The clothesline by Mekhi Brown in the College Football Playoff Championship Game just over three months ago. The explosive tackle by Reuben Foster on Leonard Fournette at the end of regulation in the 2014 Alabama win at LSU. Mack Wilson’s pro bono dental work on Texas A&M’s Speedy Noil at Bryant-Denny Stadium in 2016.
Those hits are part of the reason that kickoff returns are an endangered part of college people. For some people, they are emblematic of why kickoff returns should go. For others, those same plays are why kickoff coverage should stay.
It’s not just the returners who run a risk on kickoff returns. It’s also all those flying wedge blockers and wedge busters. The current environment is about protecting players from as many full speed hits as the game will allow, and the latest NCAA rules decision — allowing any kickoff fielded by fair catch inside the 25-yard line to come out to the 25 as a touchback — was made with that motive.
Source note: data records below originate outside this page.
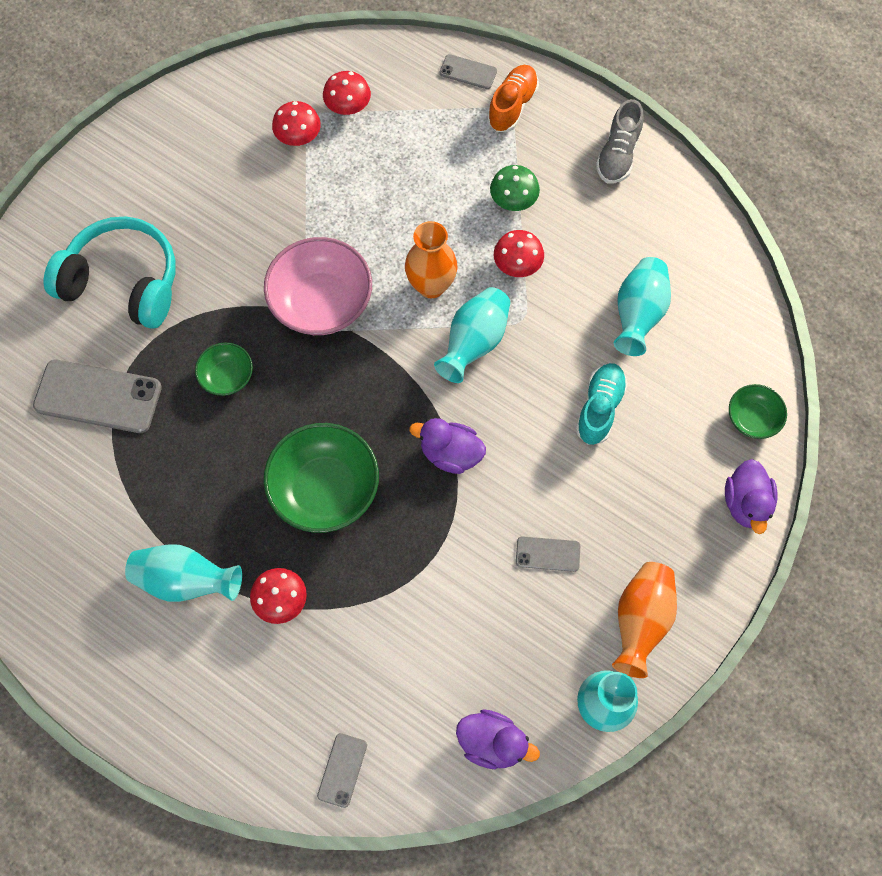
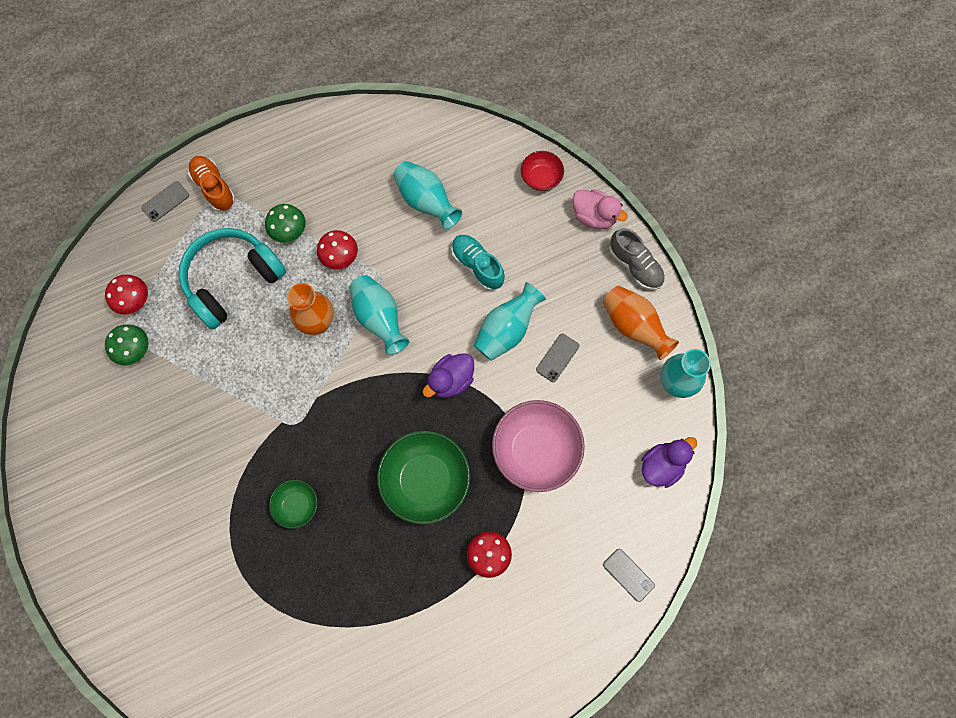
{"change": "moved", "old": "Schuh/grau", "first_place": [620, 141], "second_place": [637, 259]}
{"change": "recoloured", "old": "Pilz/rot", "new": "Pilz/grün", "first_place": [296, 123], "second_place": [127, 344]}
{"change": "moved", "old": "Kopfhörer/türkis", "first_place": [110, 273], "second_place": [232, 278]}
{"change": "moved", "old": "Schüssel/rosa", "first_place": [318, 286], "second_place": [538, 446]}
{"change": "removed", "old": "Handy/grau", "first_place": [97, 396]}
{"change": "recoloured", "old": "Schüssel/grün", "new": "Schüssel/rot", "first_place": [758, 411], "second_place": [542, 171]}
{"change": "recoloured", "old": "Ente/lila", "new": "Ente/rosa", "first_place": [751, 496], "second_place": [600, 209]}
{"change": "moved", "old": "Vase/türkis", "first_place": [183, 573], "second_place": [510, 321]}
But it also has yet another leveling effect on teams like Alabama, ones with abundant fast, strong athletes on coverage teams. Part of the Crimson Tide strategy, at least on some kickoffs, was to put the ball high and just short of the end zone and fly down with a dual purpose. First, if Alabama could stop an opposing returner inside the 25, that just meant more yardage that had to be gained against the Alabama defense. Second, if a Crimson Tide player could deliver one of those missile-warhead hits, there was a certain intimidation factor at play.
That’s why Nick Saban would like to have seen some compromise.